■ Votre tâche: Recopiez telles quelles toutes les lignes du matériau qui suit.
════
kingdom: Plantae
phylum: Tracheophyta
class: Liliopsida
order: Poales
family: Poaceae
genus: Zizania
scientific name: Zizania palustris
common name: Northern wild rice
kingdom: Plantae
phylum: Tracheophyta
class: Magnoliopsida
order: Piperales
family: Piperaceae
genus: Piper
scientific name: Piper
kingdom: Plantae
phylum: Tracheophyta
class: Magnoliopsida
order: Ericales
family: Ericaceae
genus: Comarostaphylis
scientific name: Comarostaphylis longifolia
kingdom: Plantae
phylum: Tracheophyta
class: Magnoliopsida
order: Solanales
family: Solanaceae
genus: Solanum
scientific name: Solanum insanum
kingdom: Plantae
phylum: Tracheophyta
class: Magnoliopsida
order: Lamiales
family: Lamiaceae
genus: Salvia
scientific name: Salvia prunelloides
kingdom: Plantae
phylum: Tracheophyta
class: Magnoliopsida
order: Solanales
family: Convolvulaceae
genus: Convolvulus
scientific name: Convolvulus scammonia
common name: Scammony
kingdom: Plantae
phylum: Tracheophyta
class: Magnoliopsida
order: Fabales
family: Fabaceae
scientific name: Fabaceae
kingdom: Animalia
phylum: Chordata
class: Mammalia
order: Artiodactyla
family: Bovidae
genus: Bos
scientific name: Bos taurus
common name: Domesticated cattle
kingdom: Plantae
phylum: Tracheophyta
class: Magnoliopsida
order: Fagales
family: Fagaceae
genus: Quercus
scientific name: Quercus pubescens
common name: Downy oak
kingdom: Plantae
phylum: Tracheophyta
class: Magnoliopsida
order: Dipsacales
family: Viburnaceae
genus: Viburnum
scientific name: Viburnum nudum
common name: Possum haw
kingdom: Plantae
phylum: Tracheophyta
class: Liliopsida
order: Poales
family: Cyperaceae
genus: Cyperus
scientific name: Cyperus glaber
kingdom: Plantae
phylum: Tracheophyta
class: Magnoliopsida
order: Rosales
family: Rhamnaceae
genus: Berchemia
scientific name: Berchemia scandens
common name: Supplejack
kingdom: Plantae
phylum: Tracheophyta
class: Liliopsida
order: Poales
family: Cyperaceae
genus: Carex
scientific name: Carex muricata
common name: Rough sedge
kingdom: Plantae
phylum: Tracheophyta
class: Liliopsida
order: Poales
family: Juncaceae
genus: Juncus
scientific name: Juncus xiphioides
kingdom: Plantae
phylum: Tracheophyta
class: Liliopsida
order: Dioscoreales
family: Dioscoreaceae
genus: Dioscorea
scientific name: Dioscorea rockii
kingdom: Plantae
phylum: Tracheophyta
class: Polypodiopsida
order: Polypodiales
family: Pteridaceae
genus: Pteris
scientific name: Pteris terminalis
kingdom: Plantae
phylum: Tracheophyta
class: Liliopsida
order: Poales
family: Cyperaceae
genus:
════
■ Solution proposée:
kingdom: Plantae
phylum: Tracheophyta
class: Liliopsida
order: Poales
family: Poaceae
genus: Zizania
scientific name: Zizania palustris
common name: Northern wild rice
kingdom: Plantae
phylum: Tracheophyta
class: Magnoliopsida
order: Piperales
family: Piperaceae
genus: Piper
scientific name: Piper
kingdom: Plantae
phylum: Tracheophyta
class: Magnoliopsida
order: Ericales
family: Ericaceae
genus: Comarostaphylis
scientific name: Comarostaphylis longifolia
kingdom: Plantae
phylum: Tracheophyta
class: Magnoliopsida
order: Solanales
family: Solanaceae
genus: Solanum
scientific name: Solanum insanum
kingdom: Plantae
phylum: Tracheophyta
class: Magnoliopsida
order: Lamiales
family: Lamiaceae
genus: Salvia
scientific name: Salvia prunelloides
kingdom: Plantae
phylum: Tracheophyta
class: Magnoliopsida
order: Solanales
family: Convolvulaceae
genus: Convolvulus
scientific name: Convolvulus scammonia
common name: Scammony
kingdom: Plantae
phylum: Tracheophyta
class: Magnoliopsida
order: Fabales
family: Fabaceae
scientific name: Fabaceae
kingdom: Animalia
phylum: Chordata
class: Mammalia
order: Artiodactyla
family: Bovidae
genus: Bos
scientific name: Bos taurus
common name: Domesticated cattle
kingdom: Plantae
phylum: Tracheophyta
class: Magnoliopsida
order: Fagales
family: Fagaceae
genus: Quercus
scientific name: Quercus pubescens
common name: Downy oak
kingdom: Plantae
phylum: Tracheophyta
class: Magnoliopsida
order: Dipsacales
family: Viburnaceae
genus: Viburnum
scientific name: Viburnum nudum
common name: Possum haw
kingdom: Plantae
phylum: Tracheophyta
class: Liliopsida
order: Poales
family: Cyperaceae
genus: Cyperus
scientific name: Cyperus glaber
kingdom: Plantae
phylum: Tracheophyta
class: Magnoliopsida
order: Rosales
family: Rhamnaceae
genus: Berchemia
scientific name: Berchemia scandens
common name: Supplejack
kingdom: Plantae
phylum: Tracheophyta
class: Liliopsida
order: Poales
family: Cyperaceae
genus: Carex
scientific name: Carex muricata
common name: Rough sedge
kingdom: Plantae
phylum: Tracheophyta
class: Liliopsida
order: Poales
family: Juncaceae
genus: Juncus
scientific name: Juncus xiphioides
kingdom: Plantae
phylum: Tracheophyta
class: Liliopsida
order: Dioscoreales
family: Dioscoreaceae
genus: Dioscorea
scientific name: Dioscorea rockii
kingdom: Plantae
phylum: Tracheophyta
class: Polypodiopsida
order: Polypodiales
family: Pteridaceae
genus: Pteris
scientific name: Pteris terminalis
kingdom: Plantae
phylum: Tracheophyta
class: Liliopsida
order: Poales
family: Cyperaceae
genus:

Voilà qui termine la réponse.